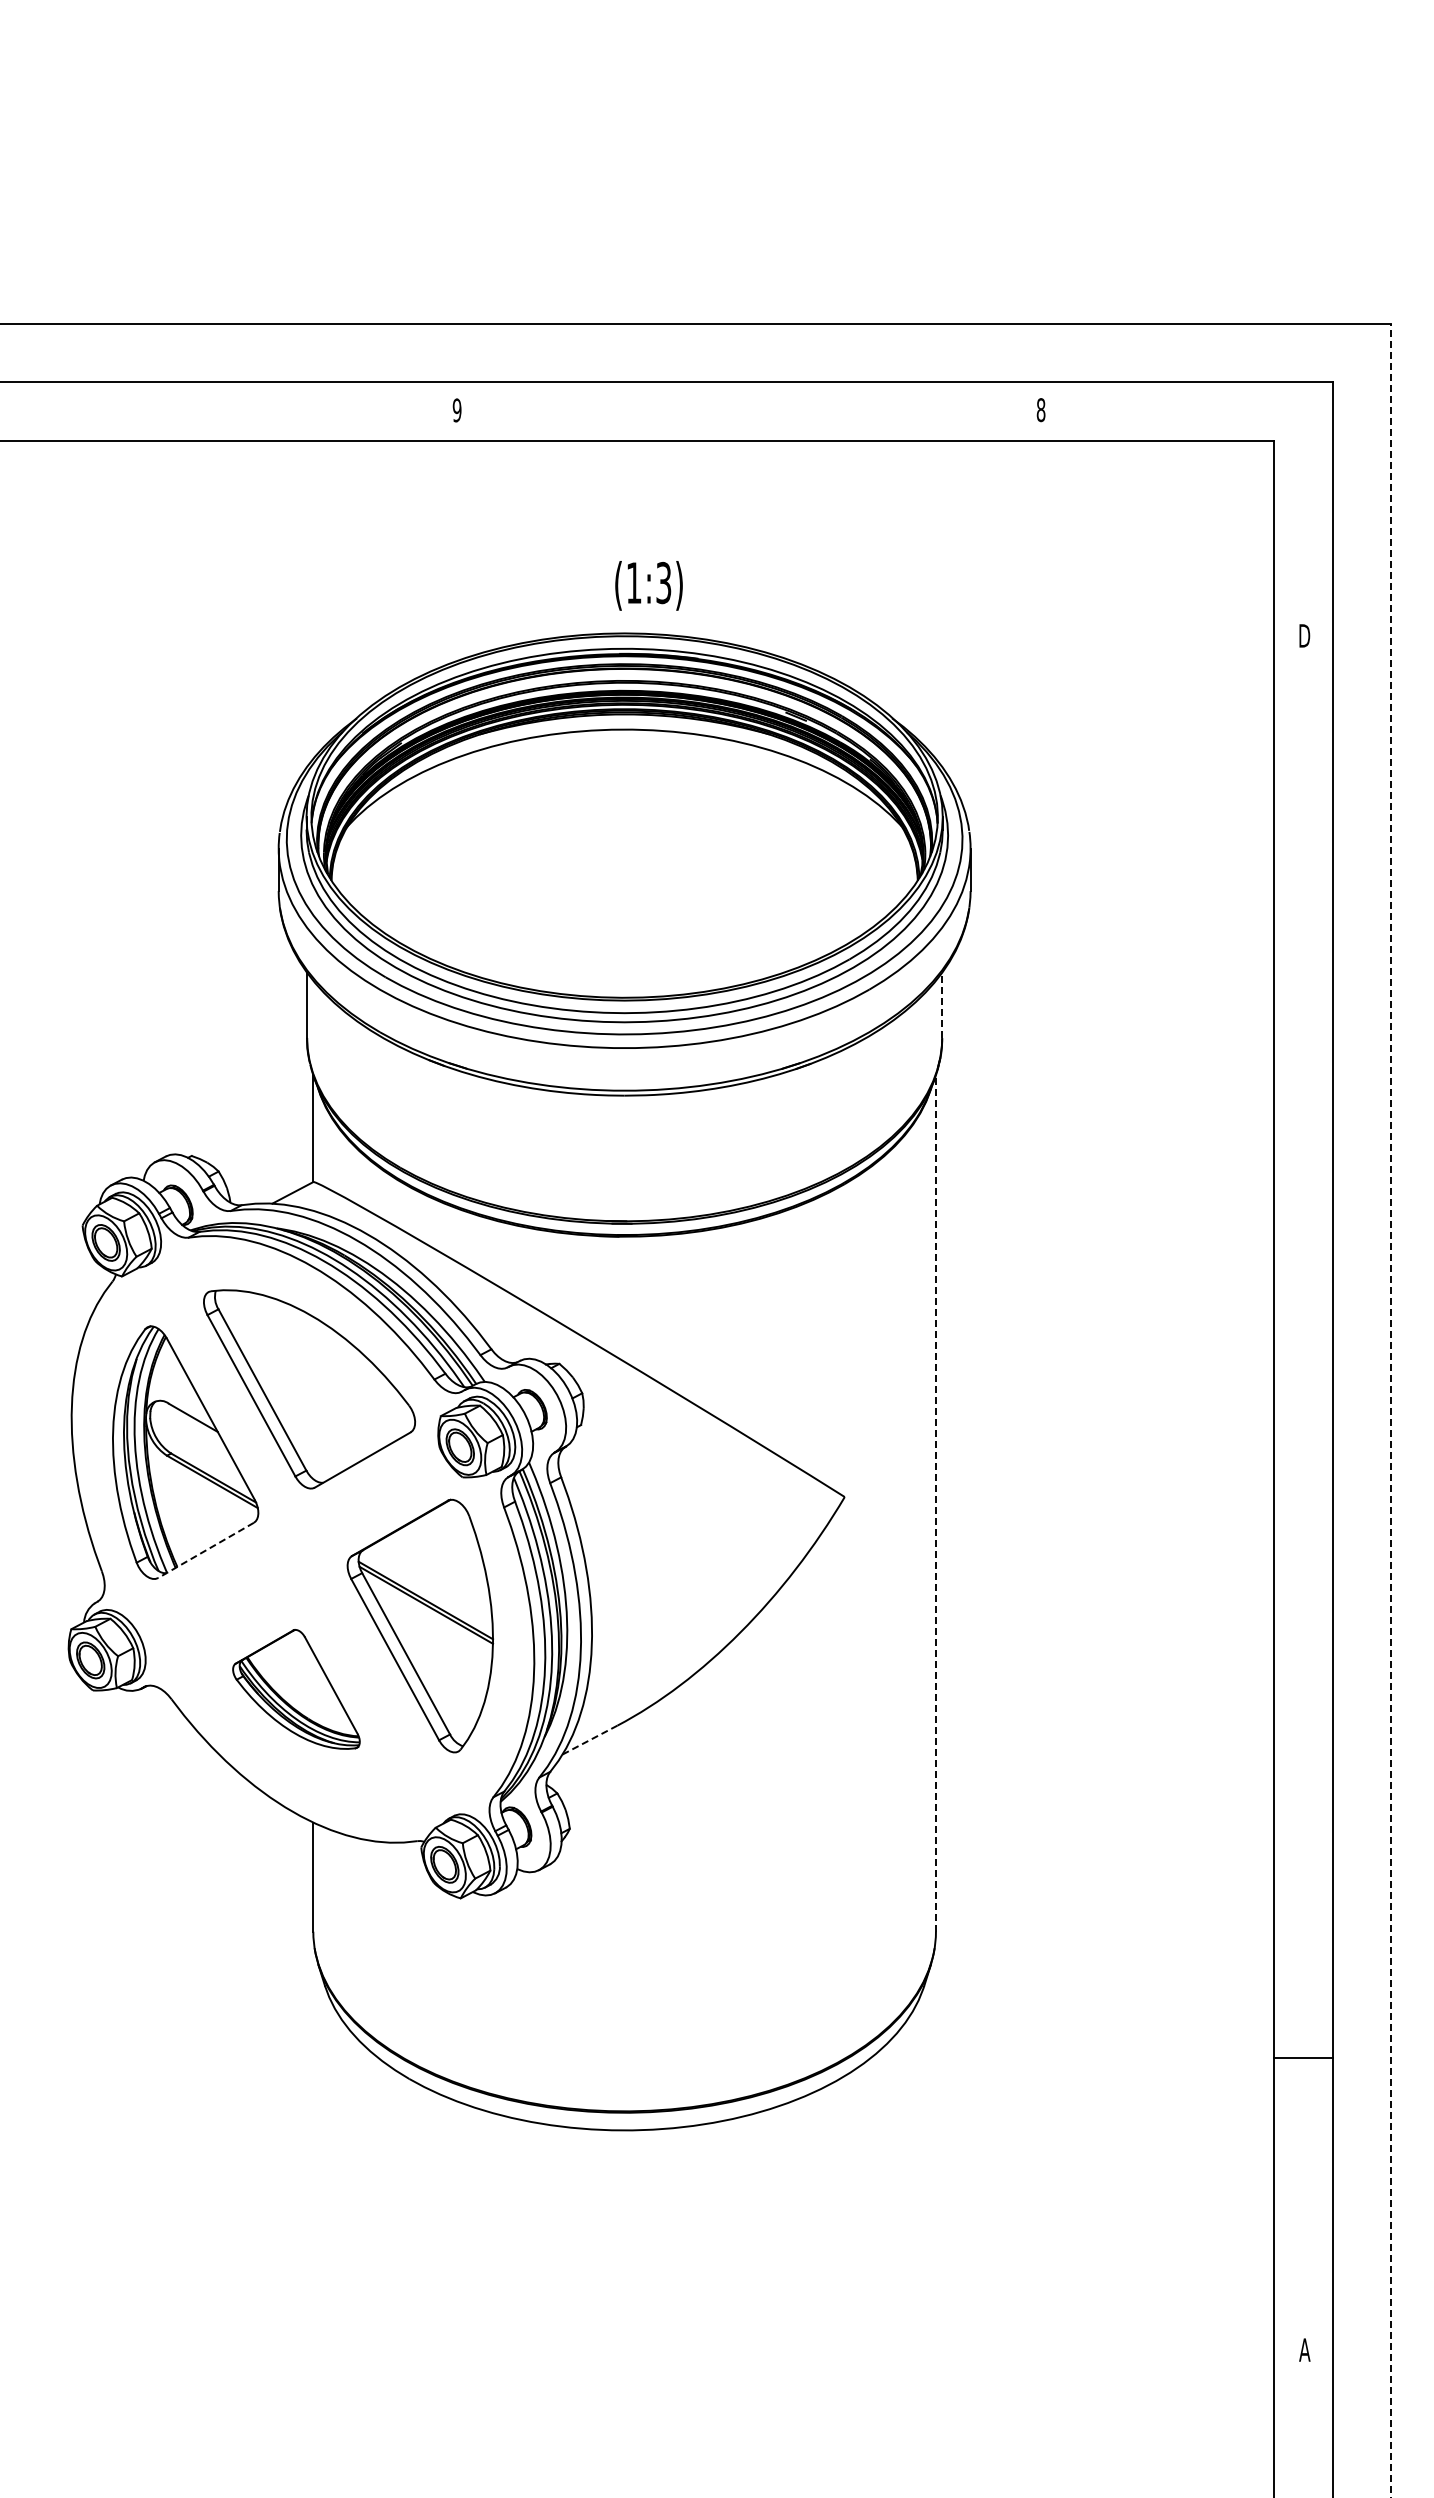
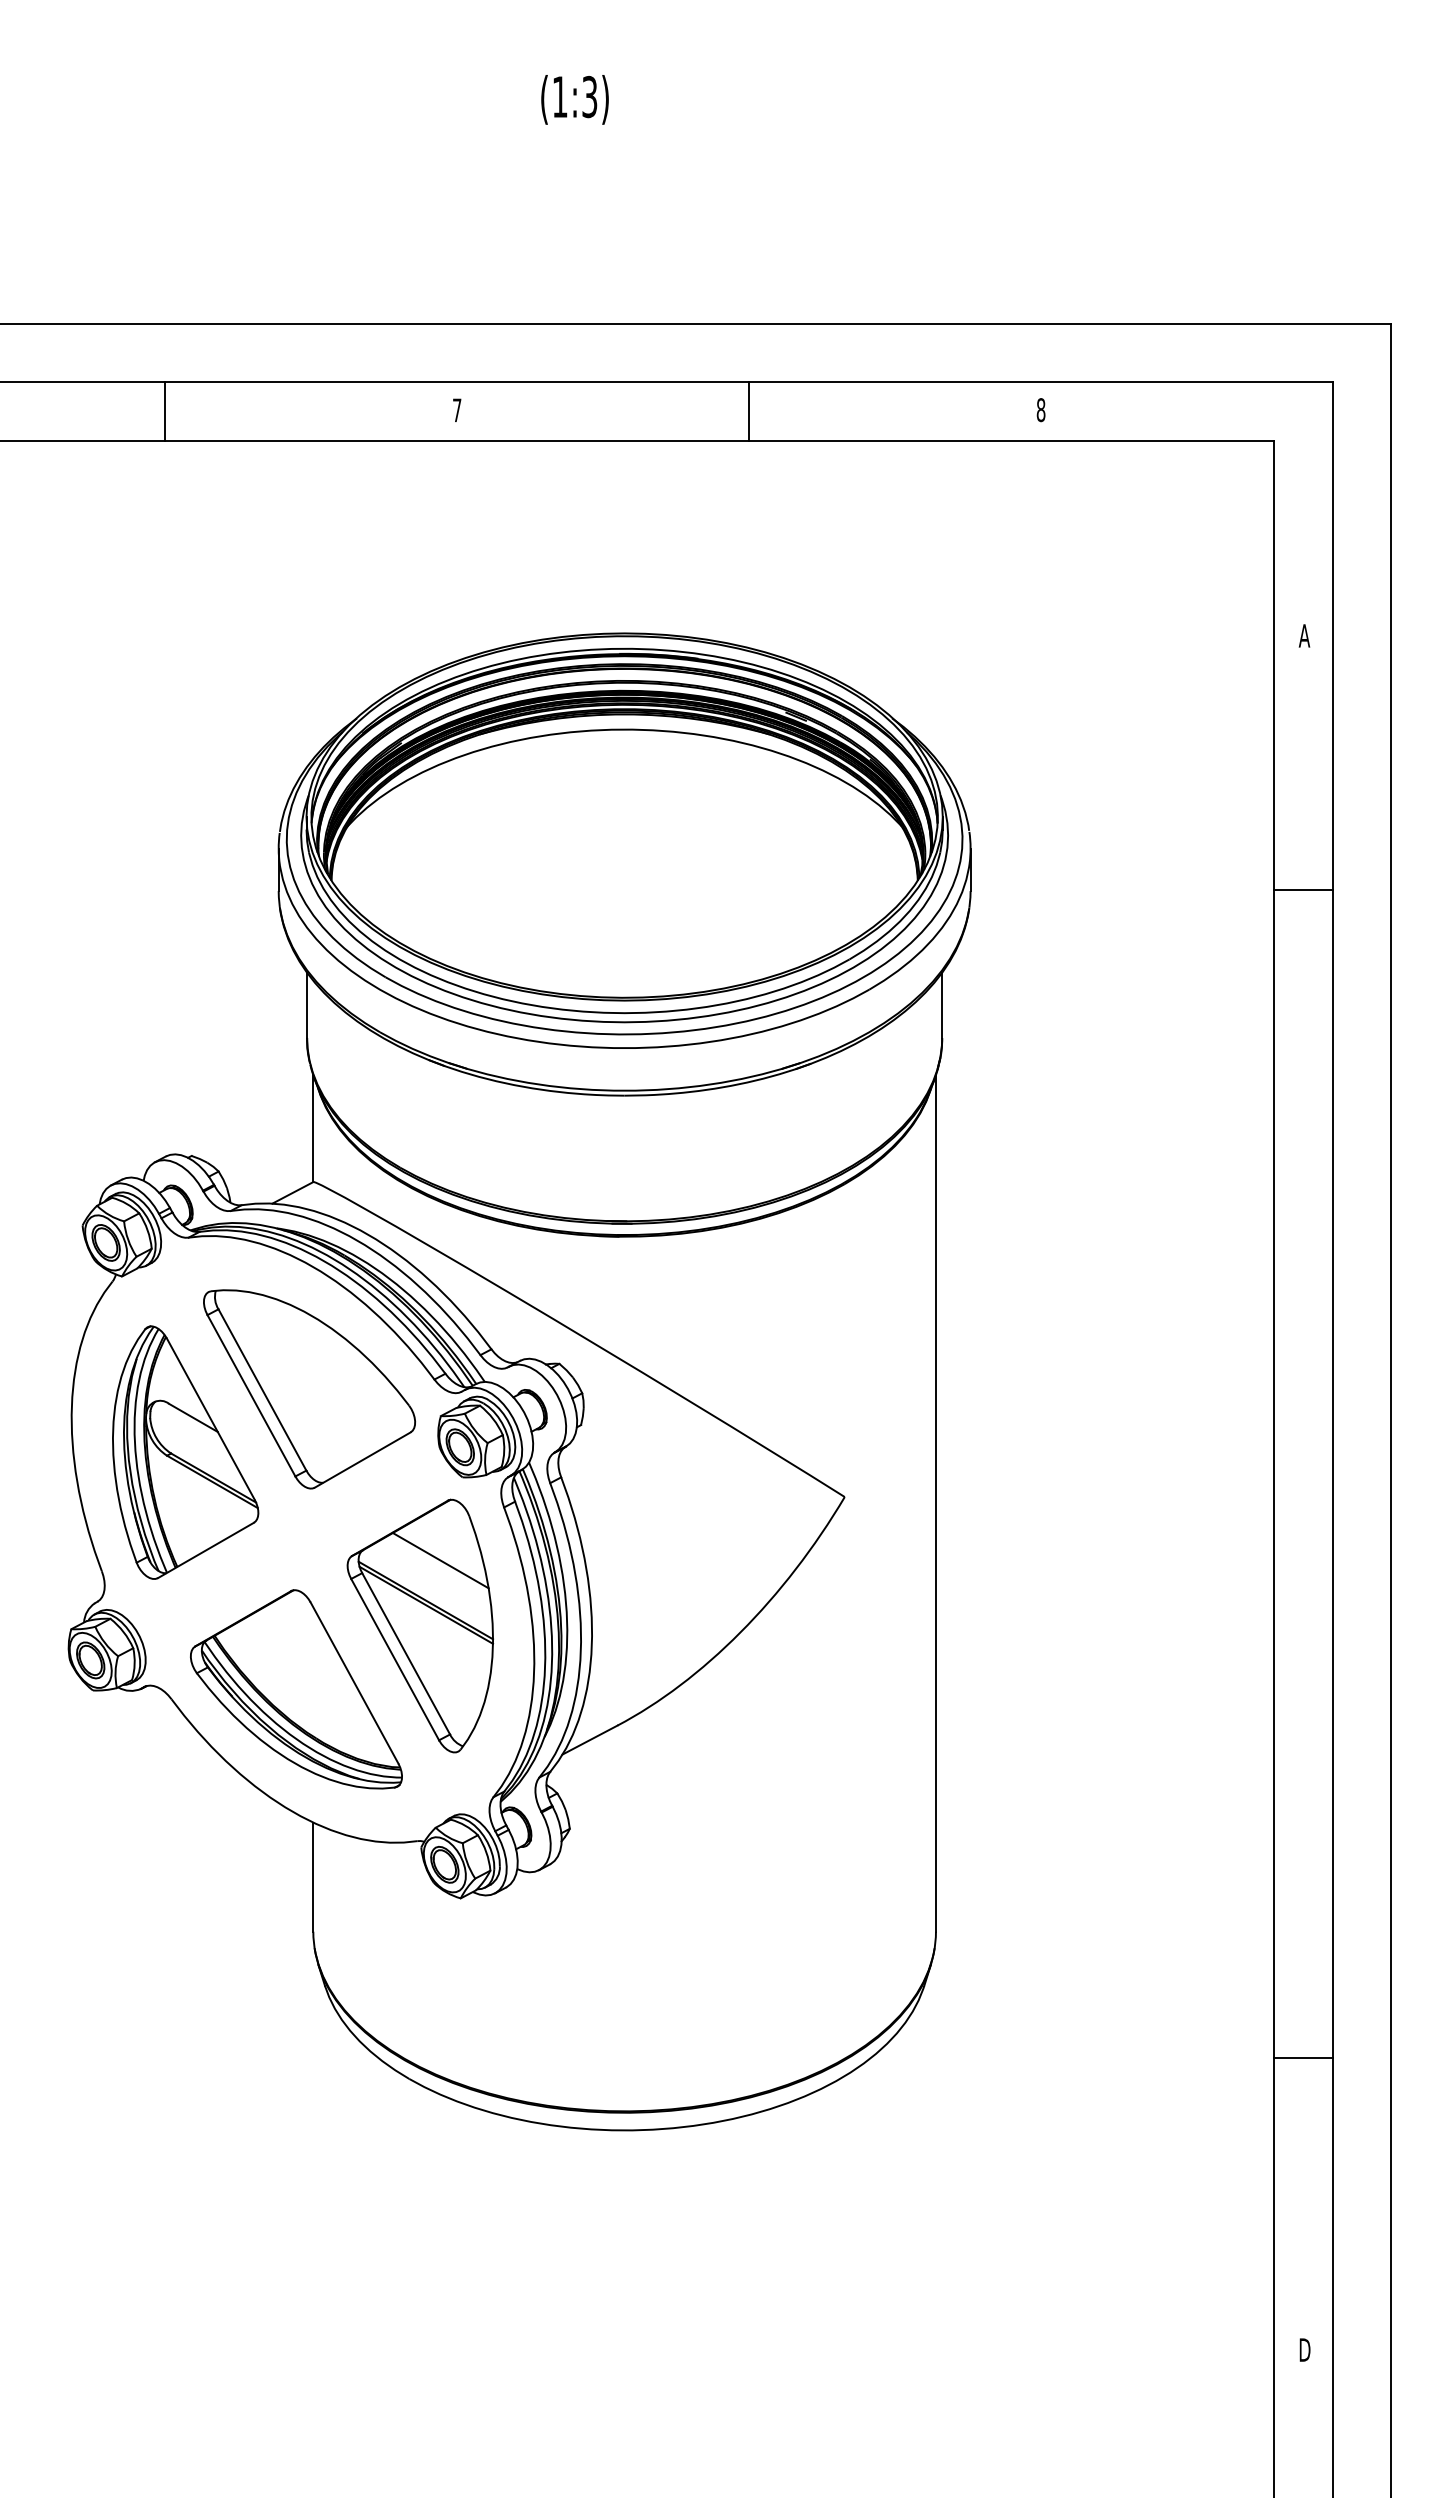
text at (456, 410): 9 -> 7
line at (165, 411): none -> present
line at (748, 411): none -> present
text at (648, 585) position: (648, 585) -> (574, 99)
text at (1304, 635): D -> A
line at (1303, 890): none -> present
line at (942, 1005): dashed -> solid
line at (1390, 1410): dashed -> solid
line at (935, 1503): dashed -> solid
line at (205, 1550): dashed -> solid
line at (440, 1560): none -> present
part at (296, 1689) size: 129x121 px -> 213x201 px
line at (590, 1740): dashed -> solid
text at (1304, 2349): A -> D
== == ==
▸ **WHAT YOU NEED TO DO**
Write out every line of the data above without changing a character, but leave out the pictures.

▸ **EXERCISE SOLUTION**
text at (456, 410): 9 -> 7
line at (165, 411): none -> present
line at (748, 411): none -> present
text at (648, 585) position: (648, 585) -> (574, 99)
text at (1304, 635): D -> A
line at (1303, 890): none -> present
line at (942, 1005): dashed -> solid
line at (1390, 1410): dashed -> solid
line at (935, 1503): dashed -> solid
line at (205, 1550): dashed -> solid
line at (440, 1560): none -> present
part at (296, 1689) size: 129x121 px -> 213x201 px
line at (590, 1740): dashed -> solid
text at (1304, 2349): A -> D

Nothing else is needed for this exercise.